Le quatorzième disque de Waltari est sorti le 20 mars 2020, autant dire que cette information est passée totalement inaperçue à côté de l’événement politico-sanitaire que le monde a connu à cette période. En ces temps d’euphorie post-traumatique, sa découverte a une saveur particulière.
Le metal fusion dont les Finlandais affinent la combinaison depuis plus de vingt ans a ce côté dépaysant qui rend l’écoute de chaque album intéressante. On reste d’ailleurs sur une très forte impression quand cinq ans auparavant Waltari faisait paraître un revendicatif et explosif "We Are Waltari".
C’est par le biais de refrains fédérateurs et généreux en mélodies que la séduction opère dans un premier temps. Prenons ceux de ‘The Way’ et ses « Hey Hey Hey » entêtants qui détonnent au milieu d’un magma thrash ou les « Who Oh Oh » de l’improbable ‘Going Up The Country’ issu la culture hippie américaine. Il y a des évidences pop encore plus manifestes dans les gentillets ‘Sick’n’Tired’ et ‘Had It All’, les nu metal ‘Postrock’ et ‘Skyline’, ou ‘Metal Soul’ et son côté 6:33 grisant. Au moins au début du disque l’auditeur à l’incroyable sensation d’enfin maîtriser une œuvre de Waltari.
Mais cette concession à une forme d’alignement sur des standards plus commerciaux est fortement trompeuse. Plus que jamais il est vain de décortiquer en détail tous les morceaux de Waltari. Fidèle à son côté aventurier, le groupe continue de visiter les styles, passant sans vergogne de l’electro rap solaire ‘Skyline’ au thrash blackisant à l’ambiance lourde de ‘No Sacrifice’ sans oublier la nostalgie 80’s avec claviers et guitare folk de ‘Sick’n’Tired’. Et quand il s’agit de reprise, les Finlandais choisissent l’indus' pour donner une version très personnelle dans ‘Boots’ du ‘These Boots Are Made For Walkin’ de Nancy Sinatra.

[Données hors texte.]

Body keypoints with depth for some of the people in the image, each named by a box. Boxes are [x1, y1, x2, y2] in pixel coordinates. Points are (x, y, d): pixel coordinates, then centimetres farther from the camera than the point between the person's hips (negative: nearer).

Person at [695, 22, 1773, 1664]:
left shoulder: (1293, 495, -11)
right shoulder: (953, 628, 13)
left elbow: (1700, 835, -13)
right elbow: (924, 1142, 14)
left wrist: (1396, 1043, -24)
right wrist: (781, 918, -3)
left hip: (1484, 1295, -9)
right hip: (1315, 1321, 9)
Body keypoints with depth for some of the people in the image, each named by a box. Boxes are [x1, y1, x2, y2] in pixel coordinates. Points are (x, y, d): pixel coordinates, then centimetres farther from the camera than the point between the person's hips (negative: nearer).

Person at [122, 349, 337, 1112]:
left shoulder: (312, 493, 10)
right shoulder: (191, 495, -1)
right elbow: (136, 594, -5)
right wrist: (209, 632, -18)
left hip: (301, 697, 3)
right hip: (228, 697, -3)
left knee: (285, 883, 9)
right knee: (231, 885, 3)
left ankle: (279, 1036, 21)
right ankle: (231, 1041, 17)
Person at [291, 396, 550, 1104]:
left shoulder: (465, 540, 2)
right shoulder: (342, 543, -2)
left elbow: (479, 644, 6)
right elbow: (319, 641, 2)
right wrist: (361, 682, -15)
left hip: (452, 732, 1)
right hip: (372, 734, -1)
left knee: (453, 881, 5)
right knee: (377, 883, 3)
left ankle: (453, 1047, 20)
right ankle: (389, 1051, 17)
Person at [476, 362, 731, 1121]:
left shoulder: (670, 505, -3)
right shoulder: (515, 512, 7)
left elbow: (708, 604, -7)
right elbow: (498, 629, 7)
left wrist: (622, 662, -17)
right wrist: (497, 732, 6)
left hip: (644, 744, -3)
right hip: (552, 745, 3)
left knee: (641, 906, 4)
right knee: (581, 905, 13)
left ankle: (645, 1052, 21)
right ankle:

Au fur et à mesure du déroulement, Waltari se joue de l’auditeur et s’amuse à brouiller toutes ses intuitions. Les assemblages deviennent toujours plus insaisissables et les fusions magistralement audacieuses. Comment ne pas être cueilli quand le banjo vient flirter avec le techno-thrash voivodien dans ‘Orleans’ ou devant la déclinaison finale qui voit se succéder un metal progressif que l’on jurerait sorti de la tête de Romeo (‘And The’), un indie rock accrocheur (‘Sand Witch’) et une power ballad chargée en saccharose (‘Beloved’).
"Global Rock" ne ment pas sur la marchandise, c’est un véritable condensé de rock modernisé qui est proposé. Waltari accouche d’une œuvre une fois de plus foisonnante qui bouscule les schémas calibrés et promet des découvertes à chaque écoute. Waltari demeure un des trois groupes à connaître absolument pour ceux qui aiment le metal fusion complètement barré.